JOURNEYS OF THE SPIRIT

First, there is the sheer joy of the trip. “Few poets seem to have more fun than Patience Agbabi” writes Stephanie Burt about the shapeshifting poetic energy of Patience Agbabi’s Transformatrix. Vanessa Smith loves that there is “something Zen” in A Life of One’s Own, but she also delights in “lively hedonism” that Marion Milner chronicles: her experiments with “new dances and clothes, jazz clubs and ping-pong, sleeping under the stars and nude sunbathing.” The sculptor Joe Brainard, in I Remember, makes word collages out of everything from rocks and wine to fold-out trays: Andrew Miller concludes that “part of the pleasure comes from listening for the harmonics of the thing, the way that the memories work together and apart, never giving you everything but always giving you something.”

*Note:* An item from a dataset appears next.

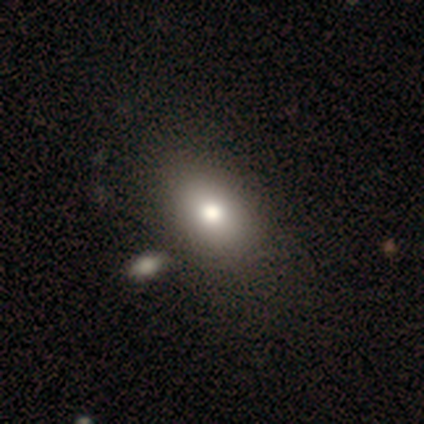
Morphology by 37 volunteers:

Underneath that joy, something more serious can also be afoot. John Williams’s Butcher’s Crossing seduces readers into gazing down into a deadly but awe-inspiring river, “a deep but transparent greenish brown, … flow[ing] past in thick ropes and sheeted wedges, in shapes that changed with an incredible complexity before his gaze.” And Theo Davis’s celebration of Satomi Myodo (who disarmingly explains “I wanted to know why I was such bad wood”) sums up the book’s greatness in her unforgettable opening line: “As spiritual autobiographies go, Journey in Search of the Way is a bit of a romp.”